Example 15.1: Calculate the frequency shift between the emitter and absorber for the ⁵⁷Co source if the source is moved towards the sample at a speed of 1 mm/s.

Solution:

The Doppler shift is δν = ν v/c                                                                                                 (15.1)

Frequency  ν corresponding to 14.4 keV = (14400 eV x 8066 eV/cm) x c. Here eV is converted to cm^-1 by using 1 eV = 8066 cm^-1.  The product is multiplied by c (in cm/s) to get frequency in Hz.
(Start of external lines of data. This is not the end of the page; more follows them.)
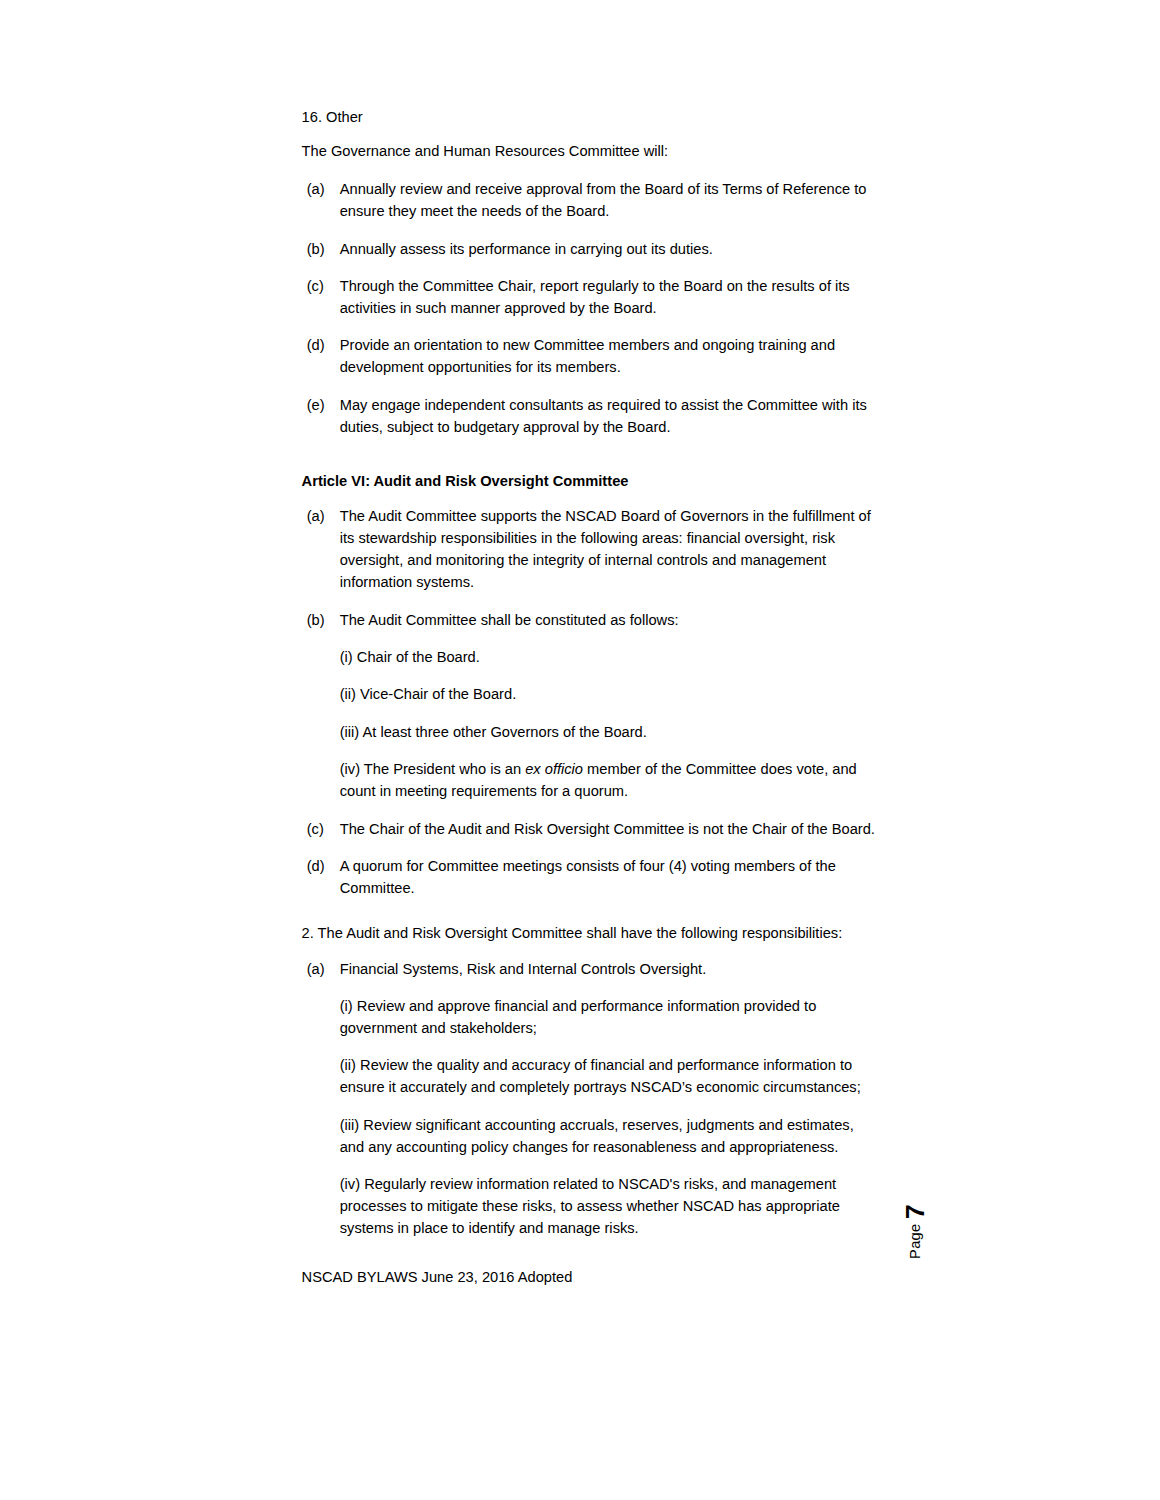16. Other
The Governance and Human Resources Committee will:
(a) Annually review and receive approval from the Board of its Terms of Reference to ensure they meet the needs of the Board.
(b) Annually assess its performance in carrying out its duties.
(c) Through the Committee Chair, report regularly to the Board on the results of its activities in such manner approved by the Board.
(d) Provide an orientation to new Committee members and ongoing training and development opportunities for its members.
(e) May engage independent consultants as required to assist the Committee with its duties, subject to budgetary approval by the Board.
Article VI: Audit and Risk Oversight Committee
(a) The Audit Committee supports the NSCAD Board of Governors in the fulfillment of its stewardship responsibilities in the following areas: financial oversight, risk oversight, and monitoring the integrity of internal controls and management information systems.
(b) The Audit Committee shall be constituted as follows:
(i) Chair of the Board.
(ii) Vice-Chair of the Board.
(iii) At least three other Governors of the Board.
(iv) The President who is an ex officio member of the Committee does vote, and count in meeting requirements for a quorum.
(c) The Chair of the Audit and Risk Oversight Committee is not the Chair of the Board.
(d) A quorum for Committee meetings consists of four (4) voting members of the Committee.
2. The Audit and Risk Oversight Committee shall have the following responsibilities:
(a) Financial Systems, Risk and Internal Controls Oversight.
(i) Review and approve financial and performance information provided to government and stakeholders;
(ii) Review the quality and accuracy of financial and performance information to ensure it accurately and completely portrays NSCAD’s economic circumstances;
(iii) Review significant accounting accruals, reserves, judgments and estimates, and any accounting policy changes for reasonableness and appropriateness.
(iv) Regularly review information related to NSCAD's risks, and management processes to mitigate these risks, to assess whether NSCAD has appropriate systems in place to identify and manage risks.
NSCAD BYLAWS June 23, 2016 Adopted
Page 7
δν = ν v/c = ν x 1.16 x 10⁸(c/c) cm^-1

                = 0.1(cm/s) x 1.16 x 10⁸cm^-1 = 11.6 MHz

            So far, we have seen why the sample absorption can occur at a frequency other than source emission frequency.  In Mossbauer spectroscopy, the change in the position of the resonance is often called the isomer shift (rather than chemical shift).  The spectra are recorded as the γ - ray counting rate versus the velocity of the source.  The other reason for isomer shifts is the difference in the s-electron density at the nucleus.  Excited states of nuclei often shrink by a few percent on excitation.  The change in the energy of the nuclear isotope

ΔE α  Ψ_s²(0) δR                                                                                                                   (15.2)
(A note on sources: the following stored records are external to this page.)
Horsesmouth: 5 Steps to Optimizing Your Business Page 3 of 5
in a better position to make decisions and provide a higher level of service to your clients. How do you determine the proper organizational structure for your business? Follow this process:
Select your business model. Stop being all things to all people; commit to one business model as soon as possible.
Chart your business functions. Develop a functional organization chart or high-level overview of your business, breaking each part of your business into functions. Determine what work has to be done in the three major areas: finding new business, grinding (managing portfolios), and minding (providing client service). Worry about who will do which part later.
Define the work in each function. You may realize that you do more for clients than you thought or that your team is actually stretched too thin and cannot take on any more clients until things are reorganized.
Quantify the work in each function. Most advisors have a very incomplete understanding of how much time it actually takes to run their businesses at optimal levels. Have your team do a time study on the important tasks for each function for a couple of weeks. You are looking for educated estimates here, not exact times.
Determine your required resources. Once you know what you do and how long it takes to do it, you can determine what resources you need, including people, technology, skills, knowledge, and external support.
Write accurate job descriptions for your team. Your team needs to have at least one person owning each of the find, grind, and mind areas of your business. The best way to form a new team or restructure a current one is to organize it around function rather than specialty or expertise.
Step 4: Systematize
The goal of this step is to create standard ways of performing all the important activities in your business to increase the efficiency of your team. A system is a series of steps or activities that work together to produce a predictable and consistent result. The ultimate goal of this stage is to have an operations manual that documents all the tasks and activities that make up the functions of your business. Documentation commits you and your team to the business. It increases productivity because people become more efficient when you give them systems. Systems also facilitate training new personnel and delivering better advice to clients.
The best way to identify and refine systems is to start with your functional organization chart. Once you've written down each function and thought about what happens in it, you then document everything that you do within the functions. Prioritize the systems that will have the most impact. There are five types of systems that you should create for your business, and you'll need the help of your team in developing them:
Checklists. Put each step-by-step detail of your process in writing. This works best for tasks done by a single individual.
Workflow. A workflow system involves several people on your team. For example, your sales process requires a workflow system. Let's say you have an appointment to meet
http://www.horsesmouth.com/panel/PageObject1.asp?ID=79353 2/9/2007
Here  Ψ_s²(0)  is the square of the electron density at the nucleus and  δR the change in the nuclear radius.  If the nuclear spin of the excited state is different from the ground state (eg I =  ½ for ⁵⁷Fe and I = 3/2  for ⁵⁷Fe*), the quadrupole moment (resulting from spins >½)  leads to quadrupolar splitting of the absorption frequency.  The nuclear energies of spins 1/2 and  3/2  are different giving rise to two lines.  In fig 15.2, the Mossbauer spectra of Fe(CN)₆^4-, Fe[(CN)₅NO]^2-  and FeSO₄are shown.